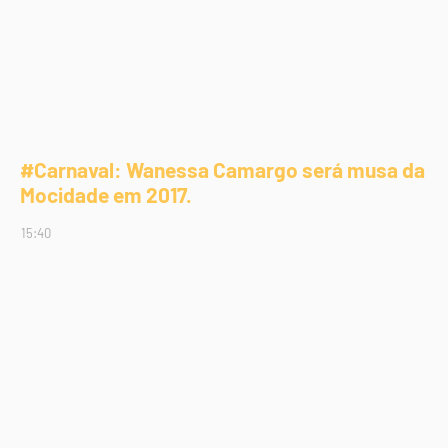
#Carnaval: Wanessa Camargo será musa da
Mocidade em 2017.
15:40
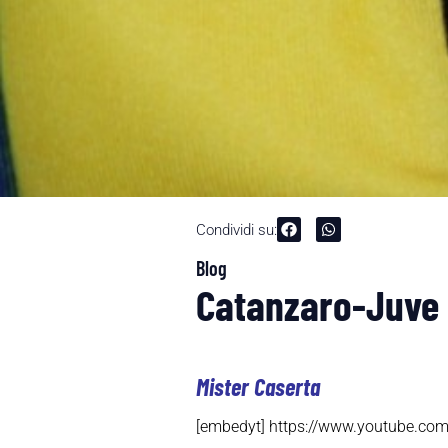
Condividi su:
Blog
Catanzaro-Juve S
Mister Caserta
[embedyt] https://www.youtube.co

● ● ● ● ●

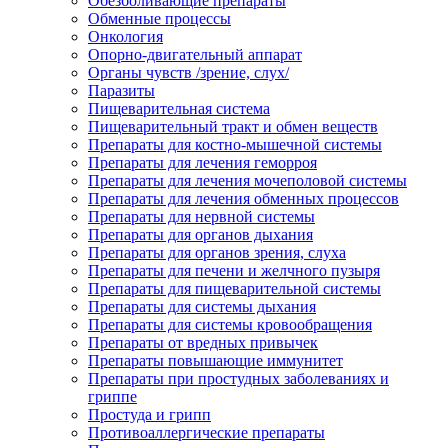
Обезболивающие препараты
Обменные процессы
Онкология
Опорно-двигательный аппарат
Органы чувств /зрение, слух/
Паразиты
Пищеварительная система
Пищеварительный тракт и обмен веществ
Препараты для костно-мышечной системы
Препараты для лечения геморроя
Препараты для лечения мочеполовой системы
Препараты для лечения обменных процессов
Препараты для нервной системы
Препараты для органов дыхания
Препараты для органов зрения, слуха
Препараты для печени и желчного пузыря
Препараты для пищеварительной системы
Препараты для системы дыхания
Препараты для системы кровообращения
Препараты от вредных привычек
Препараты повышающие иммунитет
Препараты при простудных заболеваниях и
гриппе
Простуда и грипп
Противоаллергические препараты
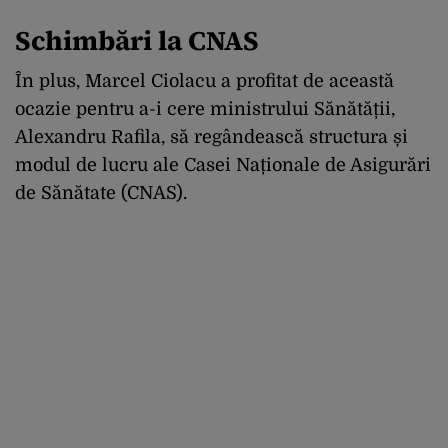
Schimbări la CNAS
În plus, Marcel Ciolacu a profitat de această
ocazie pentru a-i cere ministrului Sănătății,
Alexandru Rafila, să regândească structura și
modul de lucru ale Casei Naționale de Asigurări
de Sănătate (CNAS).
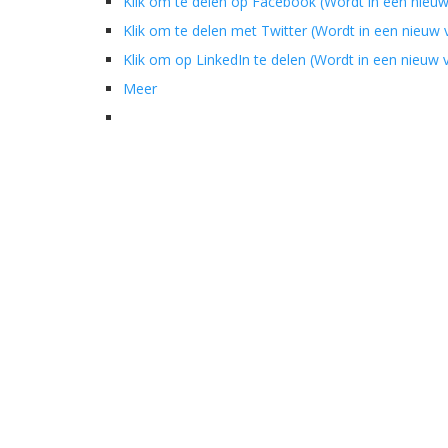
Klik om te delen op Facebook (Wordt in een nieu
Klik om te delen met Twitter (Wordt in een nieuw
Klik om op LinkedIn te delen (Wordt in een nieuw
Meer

● ● ● ● ●

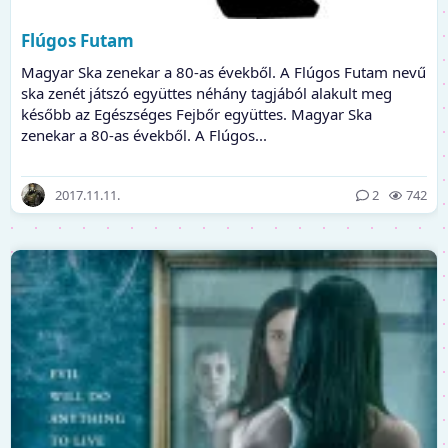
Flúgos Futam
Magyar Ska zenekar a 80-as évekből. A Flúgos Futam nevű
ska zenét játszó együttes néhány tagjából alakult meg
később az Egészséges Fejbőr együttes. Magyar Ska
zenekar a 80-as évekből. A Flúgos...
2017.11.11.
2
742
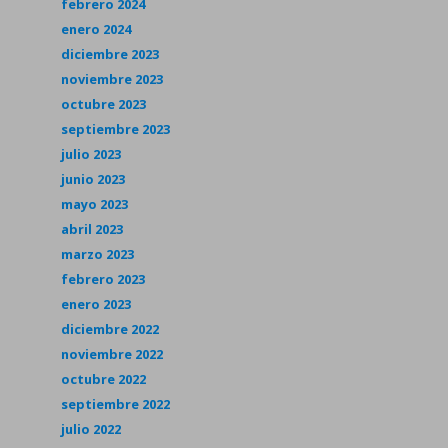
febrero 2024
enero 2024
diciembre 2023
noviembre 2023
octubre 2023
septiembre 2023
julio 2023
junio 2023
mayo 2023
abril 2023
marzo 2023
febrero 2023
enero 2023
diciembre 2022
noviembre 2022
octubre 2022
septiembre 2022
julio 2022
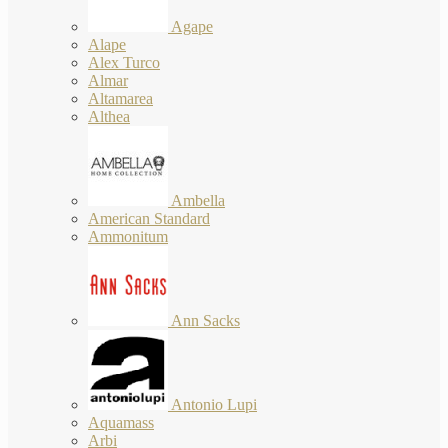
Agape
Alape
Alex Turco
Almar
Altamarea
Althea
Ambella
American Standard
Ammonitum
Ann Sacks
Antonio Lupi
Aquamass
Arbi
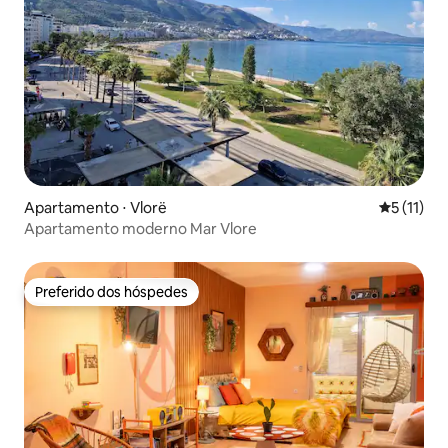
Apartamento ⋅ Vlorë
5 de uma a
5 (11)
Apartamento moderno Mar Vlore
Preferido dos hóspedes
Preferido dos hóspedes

● ● ● ● ●

Your instructions:
Lines holding "Klik" are the ones to copy; find all of them in the listing.

Exercise answer:
Klik om te delen op Facebook (Wordt in een nieu
Klik om te delen met Twitter (Wordt in een nieuw
Klik om op LinkedIn te delen (Wordt in een nieuw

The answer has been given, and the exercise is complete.